While everyone else wants to talk about Donald Trump on the heels of the Republican National Convention, Ryan said Tuesday he wants to pivot the conversation back to policy.
"You're going to ask me all these Trump questions, I see them coming," Ryan said.
House Speaker Paul Ryan
Ryan, for an hour, fielded questions at a WisPolitics luncheon at the University of Wisconsin-Milwaukee on Tuesday morning.
Topics ranged from healthcare to immigration to trade, and inevitably to the Republican Party's presidential nominee and his campaign platform.
"We think we can constructively engage and constructively channel these reforms to better outcomes. He wants American manufacturing to succeed. He wants us to prosper and do well. We think we have good ideas that can help do that," Ryan said.

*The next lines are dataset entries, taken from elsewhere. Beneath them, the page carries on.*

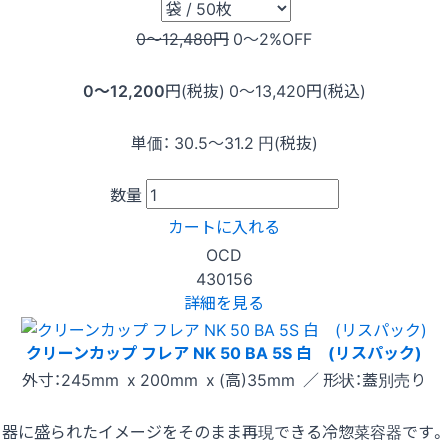
0〜12,480
円
0〜2
%OFF
0〜12,200
円(税抜)
0〜13,420
円(税込)
単価：
30.5〜31.2
円(税抜)
数量
カートに入れる
OCD
430156
詳細を見る
クリーンカップ フレア NK 50 BA 5S 白 (リスパック)
外寸：245mm x 200mm x (高)35mm ／ 形状：蓋別売り
器に盛られたイメージをそのまま再現できる冷惣菜容器です。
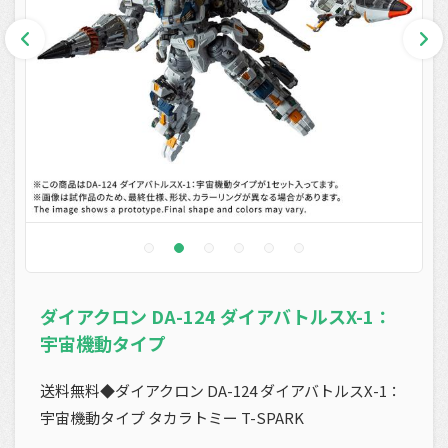
ダイアクロン DA-124 ダイアバトルスX-1：
宇宙機動タイプ
送料無料◆ダイアクロン DA-124 ダイアバトルスX-1：
宇宙機動タイプ タカラトミー T-SPARK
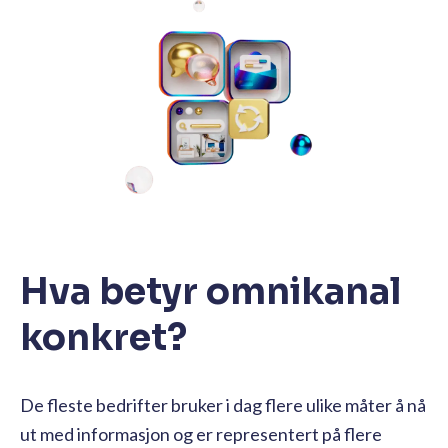
Hva betyr omnikanal
konkret?
De fleste bedrifter bruker i dag flere ulike måter å nå
ut med informasjon og er representert på flere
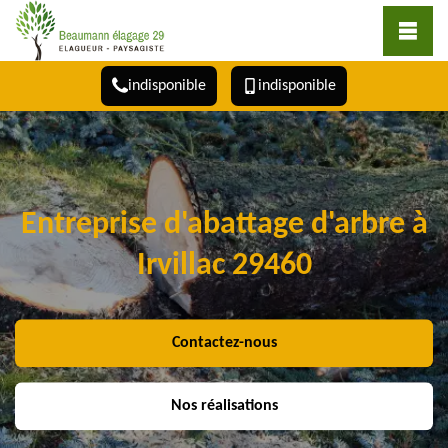
indisponible
indisponible
Entreprise d'abattage d'arbre à
Irvillac 29460
Contactez-nous
Nos réalisations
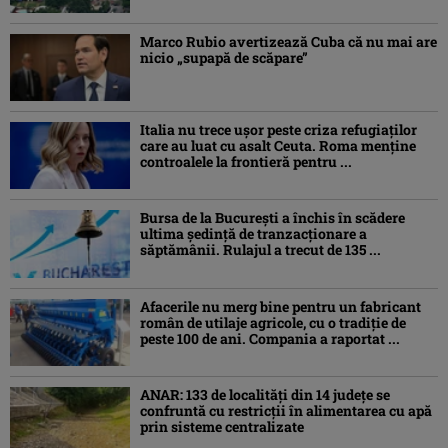
Marco Rubio avertizează Cuba că nu mai are
nicio „supapă de scăpare”
Italia nu trece ușor peste criza refugiaților
care au luat cu asalt Ceuta. Roma menține
controalele la frontieră pentru ...
Bursa de la București a închis în scădere
ultima ședință de tranzacționare a
săptămânii. Rulajul a trecut de 135 ...
Afacerile nu merg bine pentru un fabricant
român de utilaje agricole, cu o tradiție de
peste 100 de ani. Compania a raportat ...
ANAR: 133 de localități din 14 județe se
confruntă cu restricții în alimentarea cu apă
prin sisteme centralizate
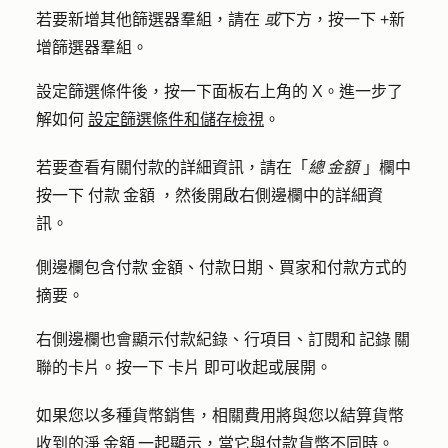
若要新增其他篩選器羣組，請在
或
下方，按一下
+新
增篩選器羣組
。
設定篩選條件後，按一下面板右上角的
X
。進一步了
解如何
設定篩選條件和儲存檢視
。
若要查看有關付款的詳細資訊，請在「
總 金額
」欄中
按一下
付款 金額
，然後開啟右側邊欄中的詳細資
訊。
側邊欄包含付款 金額、付款日期、買家和付款方式的
摘要。
右側邊欄也會顯示付款紀錄、行項目、訂閱和 記錄 關
聯的卡片。按一下
卡片
即可收起或展開。
如果您以多種貨幣銷售，相關費用將與您以結算貨幣
收到的淨 金額 一起顯示，當它與付款貨幣不同時。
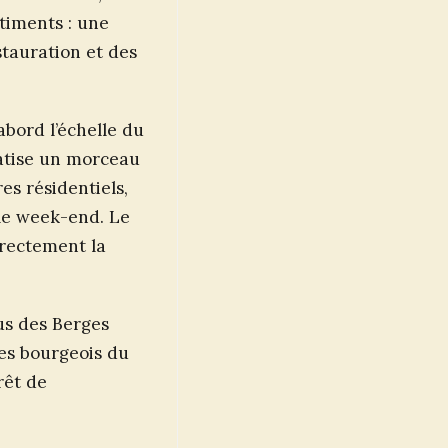
timents : une
stauration et des
abord l’échelle du
vatise un morceau
es résidentiels,
le week-end. Le
irectement la
us des Berges
nes bourgeois du
orêt de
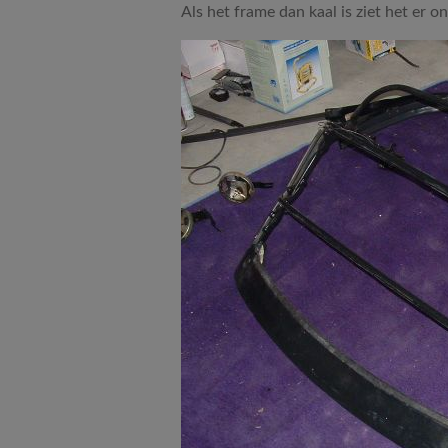
Als het frame dan kaal is ziet het er on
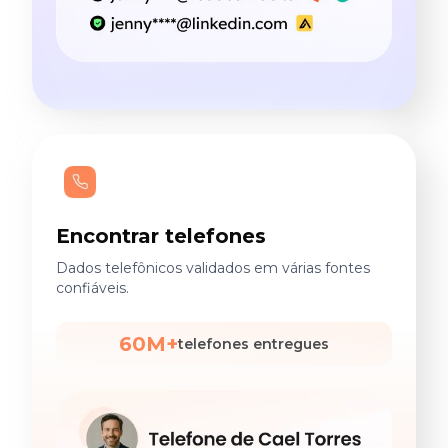
Encontrar telefones
Dados telefônicos validados em várias fontes
confiáveis.
60M+
telefones entregues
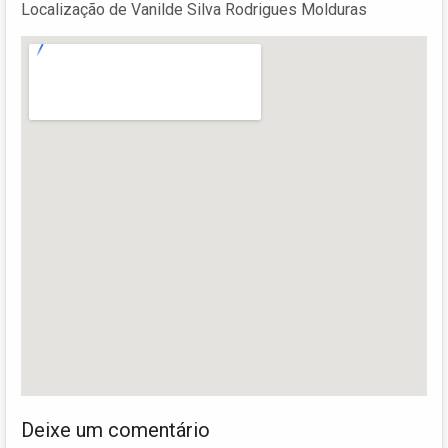
Localização de Vanilde Silva Rodrigues Molduras
Deixe um comentário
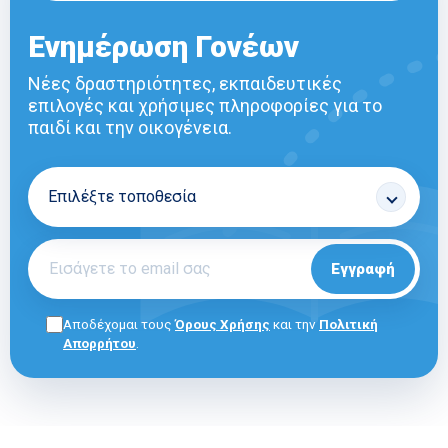
Ενημέρωση Γονέων
Νέες δραστηριότητες, εκπαιδευτικές
επιλογές και χρήσιμες πληροφορίες για το
παιδί και την οικογένεια.
Εγγραφή
Αποδέχομαι τους
Όρους Χρήσης
και την
Πολιτική
Απορρήτου
.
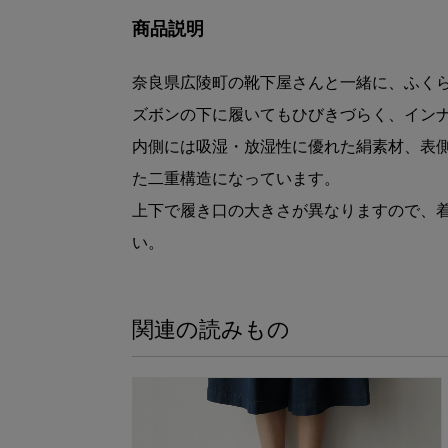
商品説明
奈良県広陵町の靴下屋さんと一緒に、ふく
ズボンの下に履いてもひびきづらく、イン
内側には吸湿・放湿性に優れた絹素材、表
た二重構造になっています。
上下で履き口の大きさが異なりますので、
い。
関連の読みもの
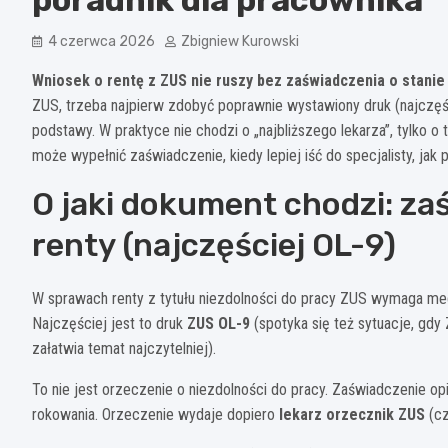
4 czerwca 2026
Zbigniew Kurowski
Wniosek o rentę z ZUS nie ruszy bez zaświadczenia o stanie
ZUS, trzeba najpierw zdobyć poprawnie wystawiony druk (najczę
podstawy. W praktyce nie chodzi o „najbliższego lekarza”, tylko o
może wypełnić zaświadczenie, kiedy lepiej iść do specjalisty, jak
O jaki dokument chodzi: za
renty (najczęściej OL-9)
W sprawach renty z tytułu niezdolności do pracy ZUS wymaga med
Najczęściej jest to druk
ZUS OL-9
(spotyka się też sytuacje, gd
załatwia temat najczytelniej).
To nie jest orzeczenie o niezdolności do pracy. Zaświadczenie opi
rokowania. Orzeczenie wydaje dopiero
lekarz orzecznik ZUS
(cz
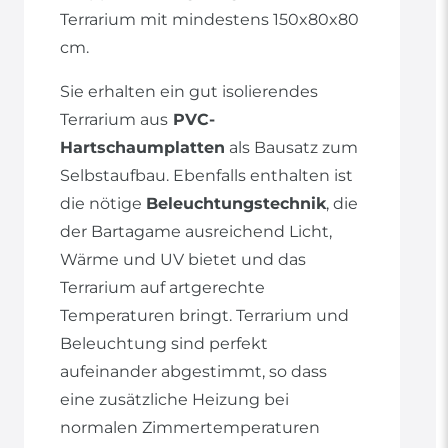
Terrarium mit mindestens 150x80x80
cm.
Sie erhalten ein gut isolierendes
Terrarium aus
PVC-
Hartschaumplatten
als Bausatz zum
Selbstaufbau. Ebenfalls enthalten ist
die nötige
Beleuchtungstechnik
, die
der Bartagame ausreichend Licht,
Wärme und UV bietet und das
Terrarium auf artgerechte
Temperaturen bringt. Terrarium und
Beleuchtung sind perfekt
aufeinander abgestimmt, so dass
eine zusätzliche Heizung bei
normalen Zimmertemperaturen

As fractious as this time is in the political arena leading up to the November election -- for both parties, Ryan said congressional Republicans are coming together since he has taken over as speaker.
"We have to work together to put out an agenda to take to the country on the big issues that we care a lot about. Doing that has unified us. Getting every House Republican to join a task force and to work on our agenda has been extremely unifying," Ryan said.

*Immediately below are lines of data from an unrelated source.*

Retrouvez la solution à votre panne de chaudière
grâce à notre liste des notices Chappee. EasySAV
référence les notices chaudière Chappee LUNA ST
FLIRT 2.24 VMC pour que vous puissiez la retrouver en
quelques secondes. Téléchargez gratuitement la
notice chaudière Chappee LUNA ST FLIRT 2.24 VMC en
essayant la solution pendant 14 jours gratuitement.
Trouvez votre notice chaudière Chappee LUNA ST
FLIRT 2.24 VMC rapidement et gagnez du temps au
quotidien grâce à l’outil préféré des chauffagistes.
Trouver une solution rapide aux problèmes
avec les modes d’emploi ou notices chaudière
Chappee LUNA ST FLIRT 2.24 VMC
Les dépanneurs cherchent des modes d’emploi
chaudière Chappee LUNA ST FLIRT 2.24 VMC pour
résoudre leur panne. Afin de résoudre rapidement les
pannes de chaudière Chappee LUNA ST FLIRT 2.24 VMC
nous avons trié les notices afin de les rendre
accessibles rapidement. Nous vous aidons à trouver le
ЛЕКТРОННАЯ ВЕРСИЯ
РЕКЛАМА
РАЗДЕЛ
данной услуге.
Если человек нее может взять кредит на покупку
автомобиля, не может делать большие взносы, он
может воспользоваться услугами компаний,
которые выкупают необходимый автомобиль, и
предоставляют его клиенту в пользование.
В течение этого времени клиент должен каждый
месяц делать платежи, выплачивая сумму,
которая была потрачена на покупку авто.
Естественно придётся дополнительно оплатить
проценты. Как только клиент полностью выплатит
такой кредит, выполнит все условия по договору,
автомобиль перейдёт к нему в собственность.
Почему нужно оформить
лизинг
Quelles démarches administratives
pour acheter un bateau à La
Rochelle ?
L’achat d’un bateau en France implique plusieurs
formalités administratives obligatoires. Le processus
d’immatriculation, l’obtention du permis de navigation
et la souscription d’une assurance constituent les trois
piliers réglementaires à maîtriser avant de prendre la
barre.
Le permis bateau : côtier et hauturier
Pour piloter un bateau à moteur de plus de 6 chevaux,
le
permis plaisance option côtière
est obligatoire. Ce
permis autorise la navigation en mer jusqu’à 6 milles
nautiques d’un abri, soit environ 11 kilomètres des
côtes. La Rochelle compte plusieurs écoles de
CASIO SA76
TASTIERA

Ryan said they are also finding areas where they can work with congressional Democrats.
"We've made some pretty darn good progress -- whether it's trade enforcement legislation, infrastructure legislation, education legislation, the tax bill and combating opioid abuse, so we've gotten some pretty big things done. We've still got a few more big common ground things to do," Ryan said.

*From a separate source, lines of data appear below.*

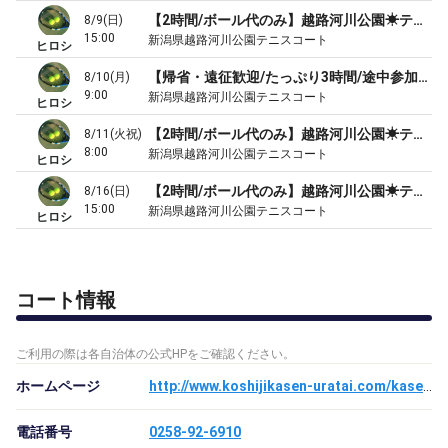
【2時間/ボール代のみ】越路河川公園☀テニス練習会
8/9(日)
15:00
新潟県越路河川公園テニスコート
ヒロシ
【帰省・遠征歓迎/たっぷり3時間/途中参加OK/ボール代のみ】越路河川公園☀テニス練習会
8/10(月)
9:00
新潟県越路河川公園テニスコート
ヒロシ
【2時間/ボール代のみ】越路河川公園☀テニス練習会
8/11(火祝)
8:00
新潟県越路河川公園テニスコート
ヒロシ
【2時間/ボール代のみ】越路河川公園☀テニス練習会
8/16(日)
15:00
新潟県越路河川公園テニスコート
ヒロシ
コート情報
ご利用の際は各自治体の公式HPをご確認ください。
ホームページ
http://www.koshijikasen-uratai.com/kasen.htm
電話番号
0258-92-6910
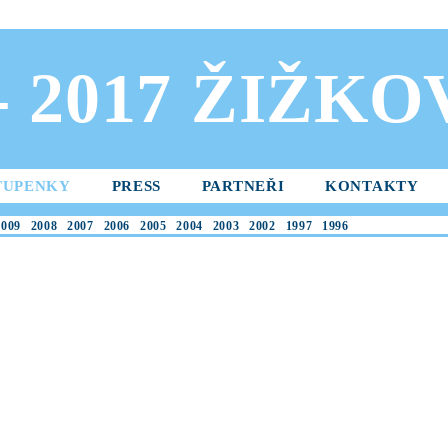
 - 2017 ŽIŽK
TUPENKY
PRESS
PARTNEŘI
KONTAKTY
2009
2008
2007
2006
2005
2004
2003
2002
1997
1996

Ryan was whisked away as soon as the question-and-answer session was over, and he didn't take any questions from the media.
FOX6 News spoke by phone with Ryan's challenger in the upcoming partisan primary.
Paul Nehlen is looking to unseat Ryan from the 1st Congressional District. He said he feels Ryan hasn't lived up to his leadership claims.
"Paul Ryan what he's actually gotten accomplished is he passed the omnibus and he tried to play that off as it was John Boehner's and it was before him. Where was Paul Ryan before he was the speaker? He was the head of the ways and means. Paul Ryan was putting the ingredients in that cake before it was baked and before it was served," Nehlen said.
Nehlen cites trade as one of his main platform issues and said that's what he would focus on in Congress. He said he is hoping to debate Ryan before the primary on August 9th.